Although cardiovascular events are not typically listed as complications of shingles, scientists now know that shingles is linked to about a 30 percent greater risk of stroke and a 10 percent greater risk of heart attack, especially within the first year of infection.
To see if vaccination mitigated this problem, Lee and her colleagues gathered data on 1,271,922 people aged 50 or older, collected between 2012 and 2024 by national health registries in South Korea. The researchers determined whether each person had received a live shingles vaccine or not and compared that to their later development of any of 18 types of cardiovascular disease, such as heart failure, stroke, thrombosis, arrhythmias and ischaemia. The team also investigated other health-related factors like age, sex, socioeconomic status, exercise levels and social habits.
Over an average follow-up period of six years, the risk of cardiovascular events after vaccination was 23 percent lower compared to the risk for unvaccinated people, Lee says.
Risks were even more reduced in men – with vaccination associated with a 27 percent drop in risk compared to only a 20 percent drop for women – and in people younger than 60, also with a 27 percent decreased risk compared to 16 percent in older people. Rural residents had a 25 per cent reduction versus 20 per cent for people in urban areas, and individuals with low income showed a 26 per cent drop compared to 20 per cent in higher earners. As for people with obesity, their reduction in risk decreased as BMI increased.
For specific cardiovascular events, vaccinated people were 26 percent less likely to have a stroke, heart attack or heart failure, and they were also 26 percent less likely to die from heart disease. The risk of coronary artery disease, meanwhile, dropped 22 percent.
Benefits were most pronounced two to three years after vaccination, then gradually diminished over the next five years.
The study “strengthens our confidence” that shingles vaccinations cut cardiovascular risks, probably by curbing the vascular inflammation caused by the zoster virus, says Galen Foulke at the Pennsylvania State University.

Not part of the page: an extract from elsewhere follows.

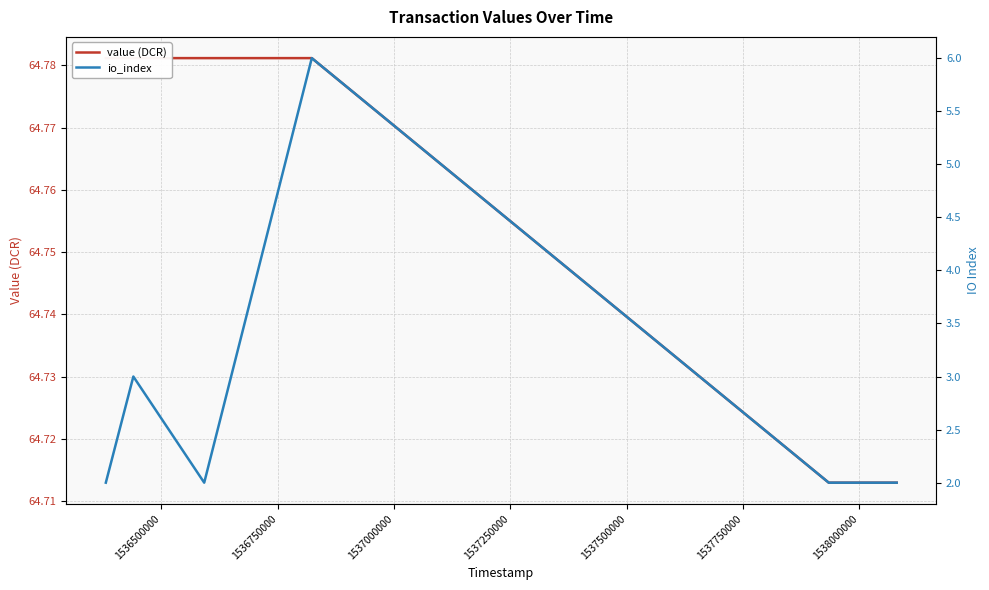

What is the average value of the io_index series?

2.8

“Zoster itself has high morbidity from pain and post-herpetic neuralgia – a painful condition that can last years after shingles eruption,” he says. “But health systems around the world could find enormous healthcare savings through reduction of cardiovascular morbidity by investing in the relatively inexpensive zoster vaccine.”
Although more research is needed, the scientists suspect the vaccine helps reduce cardiovascular risks indirectly because it prevents shingles, which can damage blood vessels and provoke clot formation and inflammation, Lee explains.

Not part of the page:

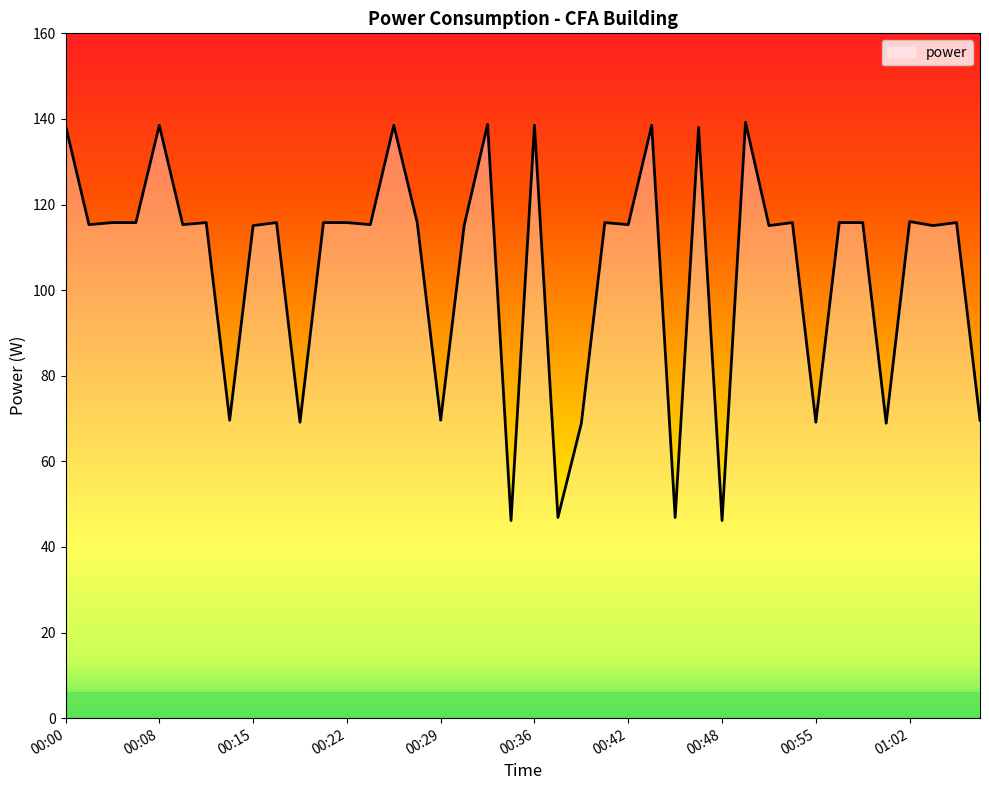

What is the average value?

105.2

The researchers focused first on the live-virus vaccine Zostavax rather than the newer recombinant vaccine, Shingrix – which contains just a viral protein rather than the virus itself – because Zostavax has been available for longer, which means there is more long-term data about its effects. Now they are turning their attention to Shingrix.

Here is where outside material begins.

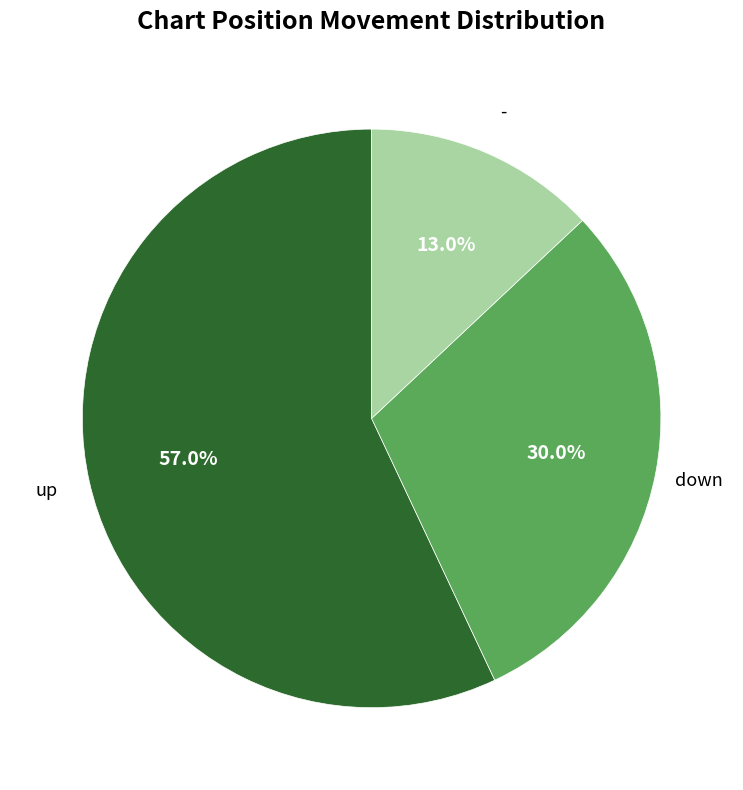

Is there a majority slice in this chart?

Yes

“Because it’s more effective at preventing shingles, we think the recombinant vaccine may offer even stronger cardiovascular protection,” says Lee.
While the study design doesn’t prove cause and effect like a randomized trial could, it does allow researchers to identify risk associations across large populations. Such large-scale data can reveal risk patterns that clinical trials might miss, Lee explains.